■ **Exercise description**:
For the word "cluster", state how many lines of the listing below contain it. Give the number and nothing more.

◆ ◆ ◆ ◆

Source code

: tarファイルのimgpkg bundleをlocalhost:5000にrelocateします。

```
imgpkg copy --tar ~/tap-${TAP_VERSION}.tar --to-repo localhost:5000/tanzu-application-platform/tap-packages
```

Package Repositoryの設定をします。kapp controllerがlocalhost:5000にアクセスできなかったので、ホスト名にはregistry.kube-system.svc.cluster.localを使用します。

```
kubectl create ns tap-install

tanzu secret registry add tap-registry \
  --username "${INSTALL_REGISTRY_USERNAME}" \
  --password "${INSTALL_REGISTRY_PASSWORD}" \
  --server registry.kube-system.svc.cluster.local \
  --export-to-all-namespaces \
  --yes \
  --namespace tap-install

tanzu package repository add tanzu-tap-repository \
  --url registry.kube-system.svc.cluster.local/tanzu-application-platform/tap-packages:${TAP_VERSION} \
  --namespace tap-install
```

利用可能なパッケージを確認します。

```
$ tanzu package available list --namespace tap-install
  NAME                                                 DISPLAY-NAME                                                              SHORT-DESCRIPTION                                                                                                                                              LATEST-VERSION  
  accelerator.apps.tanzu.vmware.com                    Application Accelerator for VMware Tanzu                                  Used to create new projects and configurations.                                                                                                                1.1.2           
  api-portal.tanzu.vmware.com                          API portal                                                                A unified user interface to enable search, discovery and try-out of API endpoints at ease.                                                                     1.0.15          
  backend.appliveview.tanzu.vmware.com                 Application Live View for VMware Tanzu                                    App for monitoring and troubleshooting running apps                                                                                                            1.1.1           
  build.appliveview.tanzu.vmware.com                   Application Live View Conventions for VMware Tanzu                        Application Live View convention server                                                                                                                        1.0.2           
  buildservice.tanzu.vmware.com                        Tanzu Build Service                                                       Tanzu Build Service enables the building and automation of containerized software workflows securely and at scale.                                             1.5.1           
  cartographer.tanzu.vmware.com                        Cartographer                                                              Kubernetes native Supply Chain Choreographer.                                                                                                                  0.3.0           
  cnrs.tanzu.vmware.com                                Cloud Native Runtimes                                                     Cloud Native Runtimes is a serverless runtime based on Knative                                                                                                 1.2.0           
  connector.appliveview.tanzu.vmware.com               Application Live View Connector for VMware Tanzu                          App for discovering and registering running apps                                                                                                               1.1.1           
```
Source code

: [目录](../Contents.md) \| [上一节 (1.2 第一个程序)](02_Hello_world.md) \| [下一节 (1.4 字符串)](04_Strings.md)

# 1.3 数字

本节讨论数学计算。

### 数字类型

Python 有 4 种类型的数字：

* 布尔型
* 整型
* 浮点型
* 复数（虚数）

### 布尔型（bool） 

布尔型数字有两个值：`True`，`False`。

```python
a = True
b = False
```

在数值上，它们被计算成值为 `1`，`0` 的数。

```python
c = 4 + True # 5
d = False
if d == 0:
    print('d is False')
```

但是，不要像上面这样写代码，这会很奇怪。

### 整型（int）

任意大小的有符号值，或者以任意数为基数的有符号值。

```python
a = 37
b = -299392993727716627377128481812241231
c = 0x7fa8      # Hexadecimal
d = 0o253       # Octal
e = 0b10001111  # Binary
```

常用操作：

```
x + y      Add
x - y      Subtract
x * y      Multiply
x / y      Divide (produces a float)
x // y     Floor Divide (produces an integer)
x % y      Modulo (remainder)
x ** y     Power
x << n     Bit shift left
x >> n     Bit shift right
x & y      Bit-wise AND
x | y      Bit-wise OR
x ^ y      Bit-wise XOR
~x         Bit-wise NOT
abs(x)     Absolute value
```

◆ ◆ ◆ ◆

■ **Reply**:
3